Raising Zachary

I brought Zachary home when he was just 7 weeks and 6 days old. He looked and felt rather like a child’s novelty pyjama case. He was white and grey, very floppy, very soft and very fluffy. His black nose was like a large button, and his bright blue eyes could have easily been glass.Zachary 8 weeks

His breeder described him as a very clever and gentle Border Collie puppy. I don’t dispute the “very clever”, and he could be exceedingly gentle when it suited him, but I soon discovered that he was part kangaroo, and the other part, sabre-toothed tiger.

“Don’t let puppies jump” comes all the advice, in case it damages their joints. But how do you stop a kangaroo-tiger cross from bounding and leaping?  But it was the sabre-like teeth that were the most troublesome.
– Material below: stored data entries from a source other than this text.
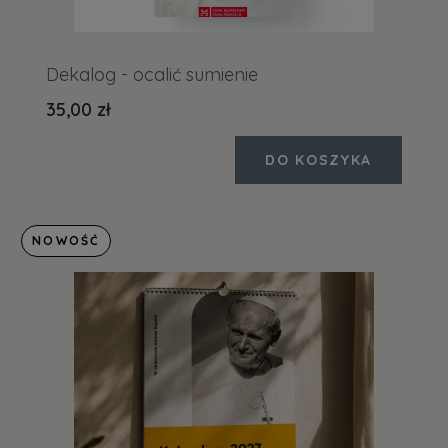
Dekalog - ocalić sumienie
35,00 zł
DO KOSZYKA
NOWOŚĆ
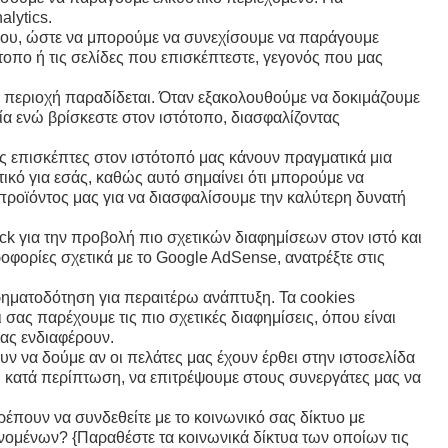
alytics.
οπου, ώστε να μπορούμε να συνεχίσουμε να παράγουμε
οπο ή τις σελίδες που επισκέπτεστε, γεγονός που μας
η περιοχή παραδίδεται. Όταν εξακολουθούμε να δοκιμάζουμε
ία ενώ βρίσκεστε στον ιστότοπο, διασφαλίζοντας
υς επισκέπτες στον ιστότοπό μας κάνουν πραγματικά μια
τικό για εσάς, καθώς αυτό σημαίνει ότι μπορούμε να
προϊόντος μας για να διασφαλίσουμε την καλύτερη δυνατή
 για την προβολή πιο σχετικών διαφημίσεων στον ιστό και
οφορίες σχετικά με το Google AdSense, ανατρέξτε στις
ρηματοδότηση για περαιτέρω ανάπτυξη. Τα cookies
σας παρέχουμε τις πιο σχετικές διαφημίσεις, όπου είναι
ας ενδιαφέρουν.
 να δούμε αν οι πελάτες μας έχουν έρθει στην ιστοσελίδα
 κατά περίπτωση, να επιτρέψουμε στους συνεργάτες μας να
έπουν να συνδεθείτε με το κοινωνικό σας δίκτυο με
νομένων? {Παραθέστε τα κοινωνικά δίκτυα των οποίων τις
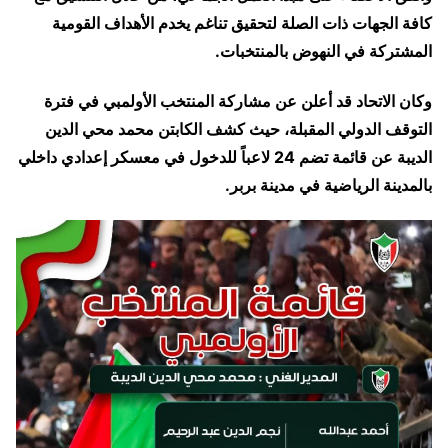
كافة الجهات ذات الصلة لتحقيق تناغم يخدم الأهداف القومية
المشتركة في النهوض بالمنتخبات.
وكان الاتحاد قد أعلن عن مشاركة
المنتخب الأولمبي
في فترة
التوقف الدولي المقبلة، حيث كشف الكابتن
محمد محي الدين
الديبة
عن قائمة تضم
24
لاعباً
للدخول في معسكر إعدادي داخلي
بالمدينة
الرياضية في مدينة بربر
.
When it comes to puppies, I am no “newbie”, but I have mostly had German Shepherd pups in the past. Don’t get me wrong: German Shepherds can be chewers, and I have lost more than the occasional piece of clothing from an unsupervised laundry basket, but in my experience, Shepherds have always had the grace to wait until an item of clothing is off your body before shredding it.
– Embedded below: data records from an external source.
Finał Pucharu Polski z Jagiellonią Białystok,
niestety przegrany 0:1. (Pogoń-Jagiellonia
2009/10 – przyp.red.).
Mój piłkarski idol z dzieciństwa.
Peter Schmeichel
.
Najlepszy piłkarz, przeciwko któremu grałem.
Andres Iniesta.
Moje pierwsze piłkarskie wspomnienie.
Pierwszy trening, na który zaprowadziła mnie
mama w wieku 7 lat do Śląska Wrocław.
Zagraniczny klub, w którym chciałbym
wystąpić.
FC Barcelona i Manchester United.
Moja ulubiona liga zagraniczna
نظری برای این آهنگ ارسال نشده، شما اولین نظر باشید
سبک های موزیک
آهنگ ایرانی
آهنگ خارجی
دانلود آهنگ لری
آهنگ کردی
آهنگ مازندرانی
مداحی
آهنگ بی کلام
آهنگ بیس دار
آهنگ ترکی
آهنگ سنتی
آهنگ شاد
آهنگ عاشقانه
Zachary’s speciality was shredding clothing while I was wearing it, and often shredding the flesh beneath. He is the first pup ever to have broken my skin. In those first two weeks he left me bruised and bloodied, with my clothes hanging off me like those of the Incredible Hulk.
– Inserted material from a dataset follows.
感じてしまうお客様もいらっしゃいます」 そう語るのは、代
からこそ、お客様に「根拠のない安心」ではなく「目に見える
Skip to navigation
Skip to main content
There was no aggression, I hasten to add. His attacks were all driven by love. He would launch himself at me with unbounded joy, then sink his sabre-teeth into any skin or clothing he could grab and swing his body weight below. Gravity would do the rest. zachary bite

We are now seven weeks on and the tiger has mostly been tamed. He tries hard to remember his manners, bless him, although the kangaroo is still in evidence. But biting is now limited to chewing on my arm while I tickle his tummy. Our bite inhibition training is paying off.